Task details
Make a verbatim copy of all the records. Skip every image.

Dataset excerpts
--------------------

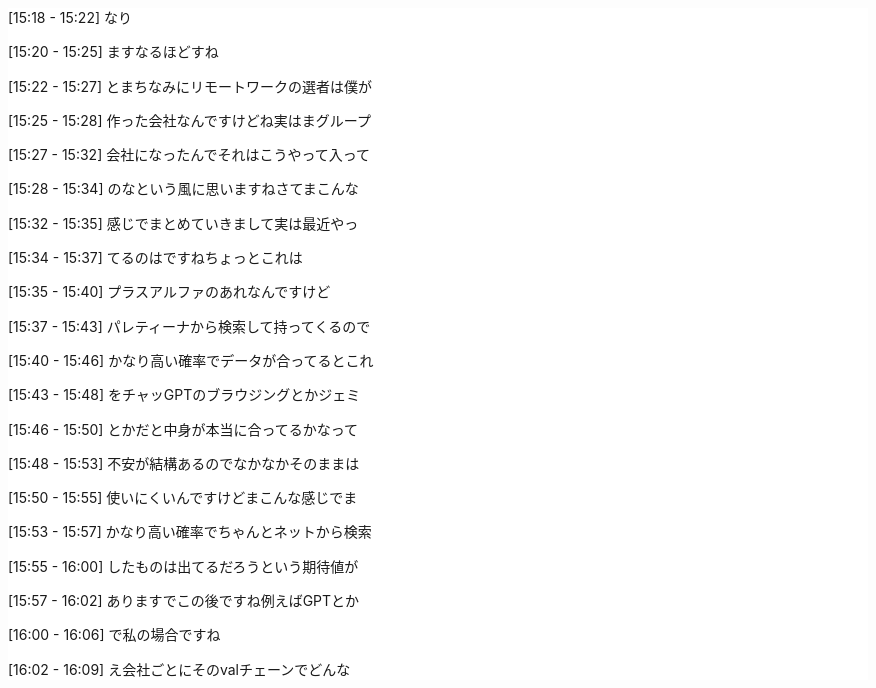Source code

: [15:18 - 15:22]
なり

[15:20 - 15:25]
ますなるほどすね

[15:22 - 15:27]
とまちなみにリモートワークの選者は僕が

[15:25 - 15:28]
作った会社なんですけどね実はまグループ

[15:27 - 15:32]
会社になったんでそれはこうやって入って

[15:28 - 15:34]
のなという風に思いますねさてまこんな

[15:32 - 15:35]
感じでまとめていきまして実は最近やっ

[15:34 - 15:37]
てるのはですねちょっとこれは

[15:35 - 15:40]
プラスアルファのあれなんですけど

[15:37 - 15:43]
パレティーナから検索して持ってくるので

[15:40 - 15:46]
かなり高い確率でデータが合ってるとこれ

[15:43 - 15:48]
をチャッGPTのブラウジングとかジェミ

[15:46 - 15:50]
とかだと中身が本当に合ってるかなって

[15:48 - 15:53]
不安が結構あるのでなかなかそのままは

[15:50 - 15:55]
使いにくいんですけどまこんな感じでま

[15:53 - 15:57]
かなり高い確率でちゃんとネットから検索

[15:55 - 16:00]
したものは出てるだろうという期待値が

[15:57 - 16:02]
ありますでこの後ですね例えばGPTとか

[16:00 - 16:06]
で私の場合ですね

[16:02 - 16:09]
え会社ごとにそのvalチェーンでどんな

--------------------

Exercise solution
Source code

: [15:18 - 15:22]
なり

[15:20 - 15:25]
ますなるほどすね

[15:22 - 15:27]
とまちなみにリモートワークの選者は僕が

[15:25 - 15:28]
作った会社なんですけどね実はまグループ

[15:27 - 15:32]
会社になったんでそれはこうやって入って

[15:28 - 15:34]
のなという風に思いますねさてまこんな

[15:32 - 15:35]
感じでまとめていきまして実は最近やっ

[15:34 - 15:37]
てるのはですねちょっとこれは

[15:35 - 15:40]
プラスアルファのあれなんですけど

[15:37 - 15:43]
パレティーナから検索して持ってくるので

[15:40 - 15:46]
かなり高い確率でデータが合ってるとこれ

[15:43 - 15:48]
をチャッGPTのブラウジングとかジェミ

[15:46 - 15:50]
とかだと中身が本当に合ってるかなって

[15:48 - 15:53]
不安が結構あるのでなかなかそのままは

[15:50 - 15:55]
使いにくいんですけどまこんな感じでま

[15:53 - 15:57]
かなり高い確率でちゃんとネットから検索

[15:55 - 16:00]
したものは出てるだろうという期待値が

[15:57 - 16:02]
ありますでこの後ですね例えばGPTとか

[16:00 - 16:06]
で私の場合ですね

[16:02 - 16:09]
え会社ごとにそのvalチェーンでどんな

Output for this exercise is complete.